### SOLICITAÇÃO 1
Reúna todas as linhas dos registros em que aparece a string "kern", diferenciando maiúsculas de minúsculas.

### TRECHO SELECIONADO

======

FORA DE SÉRIE | A aula final

Atualizado: 27 de fev. de 2021


Beanie Feldstein e Kaitlyn Dever em cena do filme Fora de Série (2019), de Olivia Wilde | Foto: Divulgação (Imagem Filmes)

São tão comuns as reclamações sobre os títulos nacionais dados para os filmes quando chegam aqui, que é necessário louvar acertos como o de Fora de Série (2019). Se o termo foi um achado para traduzir a excelência das inteligentes protagonistas, que é exaltada no nome original Booksmart, também carrega a singularidade do primeiro longa-metragem de Olivia Wilde na direção, cujo primeiro indício daquilo que foge ao padrão imaginado, vem justamente para as personagens principais. As amigas Molly (Beanie Feldstein) e Amy (Kaitlyn Dever) se esforçaram tanto para tirarem as melhores notas que não poderiam imaginar que seus colegas tão despreocupados e festeiros poderiam entrar também em prestigiadas universidades norte-americanas ou nas maiores empresas do país, tanto quanto elas que carregaram o estigma das “CDF’s” da sala por quatro anos de high school – bate aqui se essa premissa também lhe trouxe memórias pessoais.

Ao descobrir isso na véspera da formatura, Molly quer provar que elas também podem ser divertidas e decide que as duas precisam aproveitar em uma noite o tempo perdido durante todo o ensino médio, indo na festa organizada por Nick (Mason Gooding), o vice pra lá de popular da garota que é presidente da turma e deseja ser a mais jovem juíza a entrar na Suprema Corte dos Estados Unidos. Ela convence sua amiga a ir, alegando que esta é a última oportunidade de Amy falar com Ryan (Victoria Ruesga), a skatista com quem tanto sonha, antes de embarcar em uma viagem de voluntariado em Botswana, na África. No entanto, até encontrar onde está acontecendo o grande evento, a dupla faz outras paradas no caminho, cruzando indubitavelmente com a onipresente Gigi, personagem de Billie Lourd que se destaca a ponto de terem sido escritas cenas extras para ela.

======

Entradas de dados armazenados
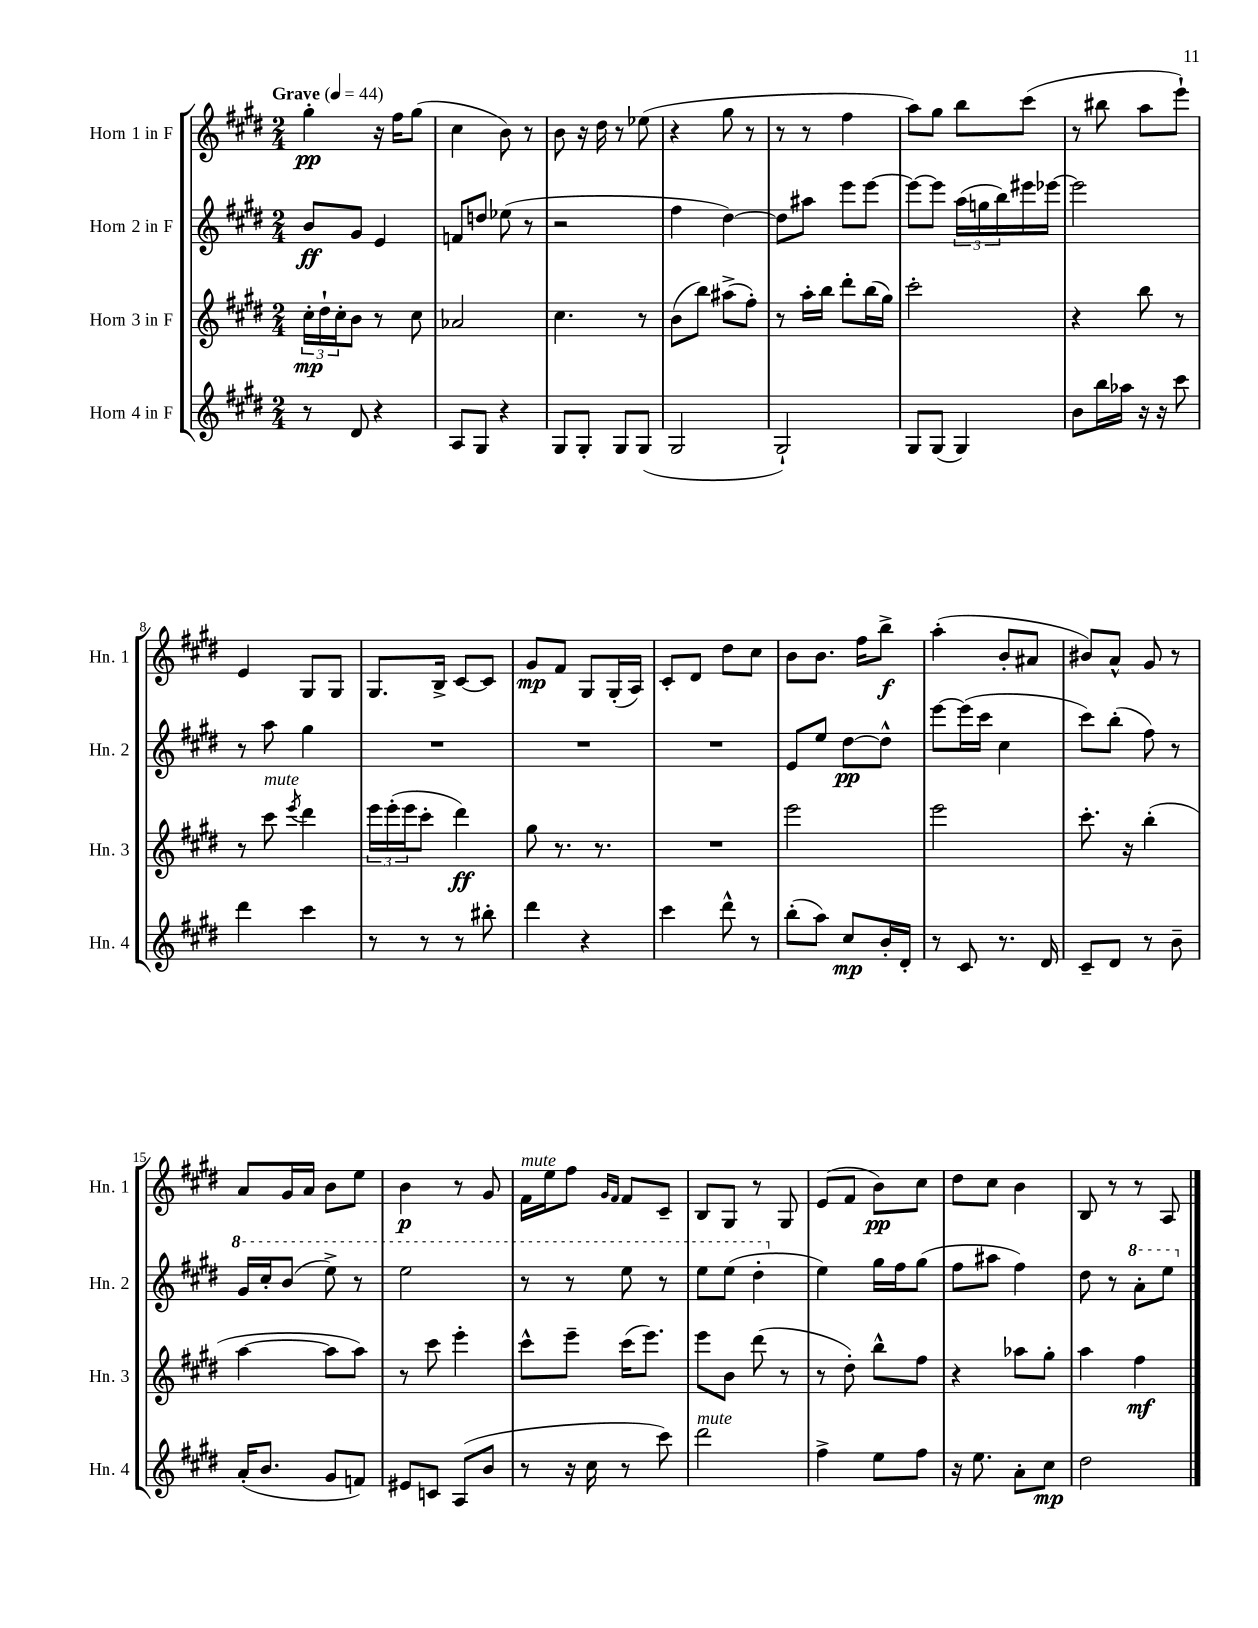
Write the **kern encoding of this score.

**kern	**kern	**kern	**kern
*staff4	*staff3	*staff2	*staff1
*clefG2	*clefG2	*clefG2	*clefG2
*k[f#c#g#d#]	*k[f#c#g#d#]	*k[f#c#g#d#]	*k[f#c#g#d#]
*M2/4	*M2/4	*M2/4	*M2/4
*MM44	*MM44	*MM44	*MM44
8r	24cc#'	8b	4gg#'
.	24dd#`	.	.
.	24cc#'	.	.
8d#	8b	8g#	.
4r	8r	4e	16r
.	.	.	16ff#
.	8cc#	.	(8gg#
=	=	=	=
8A	2a-	8f	4cc#
8G#	.	8dd	.
4r	.	(8ee-	8b)
.	.	8r	8r
=	=	=	=
8G#	4.cc#	2r	8b
8G#'	.	.	16r
.	.	.	16dd#
8G#	.	.	8r
(8G#	8r	.	(8ee-
=	=	=	=
2G#	(8b	4ff#	4r
.	8bb)	.	.
.	(8aa#^	[4dd#)	8gg#
.	8ff#')	.	8r
=	=	=	=
2G#`)	8r	8dd#]	8r
.	16aa'	8aa#	8r
.	16bb	.	.
.	8ddd#'	8eee	4ff#
.	(16bb	[8eee	.
.	16gg#)	.	.
=	=	=	=
8G#	2ccc#'	8eee_	8aa)
(8G#	.	8eee]	8gg#
4G#)	.	(24aa	8bb
.	.	24gg	.
.	.	24bb)	.
.	.	16eee#	(8ccc#
.	.	[16eee-	.
=	=	=	=
8b	4r	2eee-]	8r
16bb	.	.	8bb#
16aa-	.	.	.
16r	8bb	.	8aa
16r	.	.	.
8ccc#	8r	.	8eee`)
=	=	=	=
4ddd#	8r	8r	4e
.	8ccc#	8aa	.
.	8qeee	.	.
4ccc#	4ddd#	4gg#	8G#
.	.	.	8G#
=	=	=	=
8r	24eee	2r	8.G#
.	(24eee'	.	.
.	24eee	.	.
8r	8ccc#'	.	.
.	.	.	16B^
8r	4ddd#)	.	[8c#
8bb#'	.	.	8c#]
=	=	=	=
4ddd#	8gg#	2r	8g#
.	8.r	.	8f#
4r	.	.	8G#
.	8.r	.	.
.	.	.	(16G#'
.	.	.	16A)
=	=	=	=
4ccc#	2r	2r	8c#'
.	.	.	8d#
8ddd#^^	.	.	8dd#
8r	.	.	8cc#
=	=	=	=
(8bb'	2eee	8e	8b
8aa)	.	8ee	8.b
8cc#	.	[8dd#	.
.	.	.	16ff#
16b'	.	8dd#^^]	8bb^
16d#'	.	.	.
=	=	=	=
8r	2eee	[8eee	(4aa'
8c#	.	(16eee]	.
.	.	16ccc#	.
8.r	.	4cc#	8b'
.	.	.	8a#
16d#	.	.	.
=	=	=	=
8c#~	8.ccc#'	8ccc#)	8b#)
8d#	.	(8bb'	8a^^
.	16r	.	.
8r	(4bb'	8ff#)	8g#
8b~	.	8r	8r
=	=	=	=
(16a'	[4aa	16gg#	8a
8.b	.	16ccc#'	.
.	.	(8bb	16g#
.	.	.	16a
8g#	8aa]	8eee^)	8b
8f)	8aa)	8r	8ee
=	=	=	=
8e#	8r	2eee	4b
8c	8ccc#	.	.
(8A	4eee'	.	8r
8b	.	.	8g#
=	=	=	=
8r	8ccc#^^	8r	16f#
.	.	.	16ee
16r	8eee~	8r	8ff#
16cc#	.	.	.
.	.	.	16qqg#
.	.	.	16qqf#
8r	(16ccc#	8eee	8f#
.	8.eee)	.	.
8ccc#)	.	8r	8c#~
=	=	=	=
2ddd#	8eee	8eee	8B
.	8b	(8eee	8G#
.	(8ddd#	4ddd#'	8r
.	8r	.	8G#
=	=	=	=
4ff#^	8r	4ee)	(8e
.	8dd#')	.	8f#
8ee	8bb^^	16gg#	8b)
.	.	16ff#	.
8ff#	8ff#	(8gg#	8cc#
=	=	=	=
16r	4r	8ff#	8dd#
8.ee	.	.	.
.	.	8aa#	8cc#
8a'	8aa-	4ff#)	4b
8cc#	8gg#'	.	.
=	=	=	=
2dd#	4aa	8dd#	8B
.	.	8r	8r
.	4ff#	8aa'	8r
.	.	8eee	8A
==	==	==	==
*-	*-	*-	*-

======

### SOLICITAÇÃO 2
Reescreva em forma de lista, de modo mais breve, o parágrafo do trecho selecionado que começa com "Ao descobrir isso na véspera da formatura". Mantenha os fatos principais.

### RESPOSTA COMPLETA 1
Write the **kern encoding of this score.
**kern	**kern	**kern	**kern

### RESPOSTA COMPLETA 2
- Na véspera da formatura, Molly quer provar que ela e Amy também podem ser divertidas. Ela decide que as duas devem aproveitar em uma noite o tempo perdido durante o ensino médio.
- O destino é a festa organizada por Nick (Mason Gooding), o popularíssimo vice da garota que preside a turma e deseja ser a juíza mais jovem da Suprema Corte dos Estados Unidos.
- Para convencer Amy, Molly alega que é a última oportunidade de ela falar com Ryan (Victoria Ruesga), a skatista com quem sonha, antes da viagem de voluntariado a Botswana, na África.
- Antes de achar o local da festa, a dupla faz outras paradas e cruza com a onipresente Gigi, personagem de Billie Lourd. Ela se destaca tanto que foram escritas cenas extras para ela.